[PATCH/7.10 2/2] gdbserver: Fix non-stop / fork / step-over issues

Wed Aug 5 11:41:00 GMT 2015

Pedro Alves <palves@redhat.com> writes:

> I've now extended the test to run in a few different modes, along
> a couple different axis.  One axis is with/without conditional
> breakpoints on the target enabled.  That exposes the same fails you
> saw on arm, on x86 gdbserver as well.  And then the other axis is
> with/without joining _all_ threads before exiting.  If we gracefully
> terminate the breakpoint thread (new mode), then the test should be
> passing everywhere, because what fails is gdb's handling of the inferior
> disappearing while a thread is stopped (and being inspected).
> Therefore that new mode is not kfailed.
>
> For testing convenience, I've pushed this along with the previous patch
> to the users/palves/gdbserver-fork-issues branch on sourceware.org.
> Let me know if this works for you.

Thanks, Pedro.  There are no fails on arm-linux with GDBserver.  Some
comments on your patch below,

> @@ -3089,8 +3142,25 @@ linux_wait_1 (ptid_t ptid,
>  	info_p = &info;
>        else
>  	info_p = NULL;
> -      linux_resume_one_lwp (event_child, event_child->stepping,
> -			    WSTOPSIG (w), info_p);
> +
> +      if (step_over_finished)
> +	{
> +	  /* We cancelled this thread's step-over above.  We still
> +	     need to unsuspend all other LWPs, and set then back

s/set then/set them/?

> +	     running again while the signal handler runs.  */
> +	  unsuspend_all_lwps (event_child);
> +
> +	  /* Enqueue the pending signal info so that proceed_all_lwps
> +	     doesn't lose it.  */
> +	  enqueue_pending_signal (event_child, WSTOPSIG (w), info_p);
> +
> +	  proceed_all_lwps ();
> +	}
> +      else
> +	{
> +	  linux_resume_one_lwp (event_child, event_child->stepping,
> +				WSTOPSIG (w), info_p);
> +	}
>        return ignore_event (ourstatus);
>      }
>  
> @@ -3111,8 +3181,15 @@ linux_wait_1 (ptid_t ptid,
>  		   || (current_thread->last_resume_kind == resume_step
>  		       && !in_step_range)
>  		   || event_child->stop_reason == TARGET_STOPPED_BY_WATCHPOINT
> -		   || (!step_over_finished && !in_step_range
> -		       && !bp_explains_trap && !trace_event)
> +		   || (!in_step_range
> +		       && !bp_explains_trap
> +		       && !trace_event
> +		       /* A step-over was finished just now?  */
> +		       && !step_over_finished
> +		       /* A step-over had been finished previously,
> +			  and the single-step was left pending?  */
> +		       && !(current_thread->last_resume_kind == resume_continue
> +			    && event_child->stop_reason == TARGET_STOPPED_BY_SINGLE_STEP))
>  		   || (gdb_breakpoint_here (event_child->stop_pc)

I don't fully understand this, what is a case that "step-over had been
finished previously, but the single-step was left pending"?

========================

• _What is asked_
a: In the patch review, which branch on sourceware.org holds the pushed changes?
b: Reproduce the passage of the patch review that begins at the words "Pedro Alves <palves@redhat.com>" and stops after the words "is not kfailed.".

• _Extracted records_
========================

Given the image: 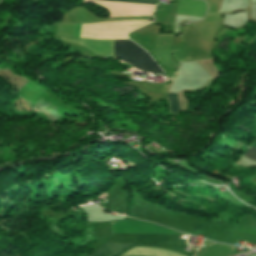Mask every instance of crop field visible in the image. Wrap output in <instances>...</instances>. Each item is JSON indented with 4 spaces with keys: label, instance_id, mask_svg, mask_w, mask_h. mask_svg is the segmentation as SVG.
Returning <instances> with one entry per match:
<instances>
[{
    "label": "crop field",
    "instance_id": "8a807250",
    "mask_svg": "<svg viewBox=\"0 0 256 256\" xmlns=\"http://www.w3.org/2000/svg\"><path fill=\"white\" fill-rule=\"evenodd\" d=\"M176 235L112 234L108 242L173 243ZM131 244L105 243L90 256H113Z\"/></svg>",
    "mask_w": 256,
    "mask_h": 256
},
{
    "label": "crop field",
    "instance_id": "dd49c442",
    "mask_svg": "<svg viewBox=\"0 0 256 256\" xmlns=\"http://www.w3.org/2000/svg\"><path fill=\"white\" fill-rule=\"evenodd\" d=\"M244 156L256 161V148L252 146L251 149L244 154Z\"/></svg>",
    "mask_w": 256,
    "mask_h": 256
},
{
    "label": "crop field",
    "instance_id": "34b2d1b8",
    "mask_svg": "<svg viewBox=\"0 0 256 256\" xmlns=\"http://www.w3.org/2000/svg\"><path fill=\"white\" fill-rule=\"evenodd\" d=\"M176 14L205 15L206 3L196 0H178Z\"/></svg>",
    "mask_w": 256,
    "mask_h": 256
},
{
    "label": "crop field",
    "instance_id": "412701ff",
    "mask_svg": "<svg viewBox=\"0 0 256 256\" xmlns=\"http://www.w3.org/2000/svg\"><path fill=\"white\" fill-rule=\"evenodd\" d=\"M121 256H183L168 250L148 247H133Z\"/></svg>",
    "mask_w": 256,
    "mask_h": 256
},
{
    "label": "crop field",
    "instance_id": "d8731c3e",
    "mask_svg": "<svg viewBox=\"0 0 256 256\" xmlns=\"http://www.w3.org/2000/svg\"><path fill=\"white\" fill-rule=\"evenodd\" d=\"M108 1H115V0H108Z\"/></svg>",
    "mask_w": 256,
    "mask_h": 256
},
{
    "label": "crop field",
    "instance_id": "f4fd0767",
    "mask_svg": "<svg viewBox=\"0 0 256 256\" xmlns=\"http://www.w3.org/2000/svg\"><path fill=\"white\" fill-rule=\"evenodd\" d=\"M168 98H169L171 110L176 112V113L179 112L180 108H179L176 93H168Z\"/></svg>",
    "mask_w": 256,
    "mask_h": 256
},
{
    "label": "crop field",
    "instance_id": "e52e79f7",
    "mask_svg": "<svg viewBox=\"0 0 256 256\" xmlns=\"http://www.w3.org/2000/svg\"><path fill=\"white\" fill-rule=\"evenodd\" d=\"M116 1L136 2V3H149V4H155V2H156V1H148V0H116Z\"/></svg>",
    "mask_w": 256,
    "mask_h": 256
},
{
    "label": "crop field",
    "instance_id": "ac0d7876",
    "mask_svg": "<svg viewBox=\"0 0 256 256\" xmlns=\"http://www.w3.org/2000/svg\"><path fill=\"white\" fill-rule=\"evenodd\" d=\"M115 56L137 69L165 74L144 50L130 40H115Z\"/></svg>",
    "mask_w": 256,
    "mask_h": 256
}]
</instances>
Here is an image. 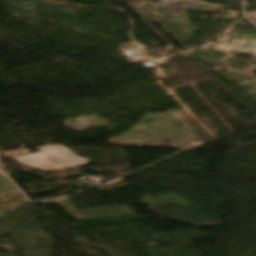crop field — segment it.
I'll return each mask as SVG.
<instances>
[{
  "mask_svg": "<svg viewBox=\"0 0 256 256\" xmlns=\"http://www.w3.org/2000/svg\"><path fill=\"white\" fill-rule=\"evenodd\" d=\"M246 15L253 21L256 22V12H248Z\"/></svg>",
  "mask_w": 256,
  "mask_h": 256,
  "instance_id": "crop-field-2",
  "label": "crop field"
},
{
  "mask_svg": "<svg viewBox=\"0 0 256 256\" xmlns=\"http://www.w3.org/2000/svg\"><path fill=\"white\" fill-rule=\"evenodd\" d=\"M36 149L40 151L13 159L28 167H40L44 170H61L91 162L84 157L76 156L61 145L40 146Z\"/></svg>",
  "mask_w": 256,
  "mask_h": 256,
  "instance_id": "crop-field-1",
  "label": "crop field"
}]
</instances>
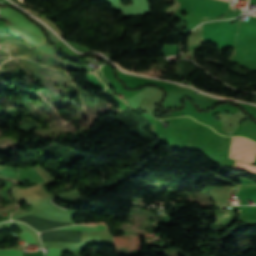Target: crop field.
Returning <instances> with one entry per match:
<instances>
[{
	"label": "crop field",
	"instance_id": "8a807250",
	"mask_svg": "<svg viewBox=\"0 0 256 256\" xmlns=\"http://www.w3.org/2000/svg\"><path fill=\"white\" fill-rule=\"evenodd\" d=\"M229 157L252 164L256 157V143L248 139L232 137Z\"/></svg>",
	"mask_w": 256,
	"mask_h": 256
},
{
	"label": "crop field",
	"instance_id": "ac0d7876",
	"mask_svg": "<svg viewBox=\"0 0 256 256\" xmlns=\"http://www.w3.org/2000/svg\"><path fill=\"white\" fill-rule=\"evenodd\" d=\"M107 228L105 224L101 225H81V226H71L62 228L61 230H75V231H100Z\"/></svg>",
	"mask_w": 256,
	"mask_h": 256
},
{
	"label": "crop field",
	"instance_id": "34b2d1b8",
	"mask_svg": "<svg viewBox=\"0 0 256 256\" xmlns=\"http://www.w3.org/2000/svg\"><path fill=\"white\" fill-rule=\"evenodd\" d=\"M234 169L256 172V166L240 163L237 161L235 163Z\"/></svg>",
	"mask_w": 256,
	"mask_h": 256
},
{
	"label": "crop field",
	"instance_id": "412701ff",
	"mask_svg": "<svg viewBox=\"0 0 256 256\" xmlns=\"http://www.w3.org/2000/svg\"><path fill=\"white\" fill-rule=\"evenodd\" d=\"M0 256H22L19 250H0Z\"/></svg>",
	"mask_w": 256,
	"mask_h": 256
},
{
	"label": "crop field",
	"instance_id": "f4fd0767",
	"mask_svg": "<svg viewBox=\"0 0 256 256\" xmlns=\"http://www.w3.org/2000/svg\"><path fill=\"white\" fill-rule=\"evenodd\" d=\"M20 235L26 242H32L35 243L34 239L32 238L31 234L21 232Z\"/></svg>",
	"mask_w": 256,
	"mask_h": 256
},
{
	"label": "crop field",
	"instance_id": "dd49c442",
	"mask_svg": "<svg viewBox=\"0 0 256 256\" xmlns=\"http://www.w3.org/2000/svg\"><path fill=\"white\" fill-rule=\"evenodd\" d=\"M48 251L49 254L47 256H60V250L58 249L49 248Z\"/></svg>",
	"mask_w": 256,
	"mask_h": 256
},
{
	"label": "crop field",
	"instance_id": "e52e79f7",
	"mask_svg": "<svg viewBox=\"0 0 256 256\" xmlns=\"http://www.w3.org/2000/svg\"><path fill=\"white\" fill-rule=\"evenodd\" d=\"M223 1H227V2H229V0H223Z\"/></svg>",
	"mask_w": 256,
	"mask_h": 256
}]
</instances>
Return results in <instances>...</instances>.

========================

• _Solution list_
a: users/palves/gdbserver-fork-issues

b:
Pedro Alves <palves@redhat.com> writes:

> I've now extended the test to run in a few different modes, along
> a couple different axis.  One axis is with/without conditional
> breakpoints on the target enabled.  That exposes the same fails you
> saw on arm, on x86 gdbserver as well.  And then the other axis is
> with/without joining _all_ threads before exiting.  If we gracefully
> terminate the breakpoint thread (new mode), then the test should be
> passing everywhere, because what fails is gdb's handling of the inferior
> disappearing while a thread is stopped (and being inspected).
> Therefore that new mode is not kfailed.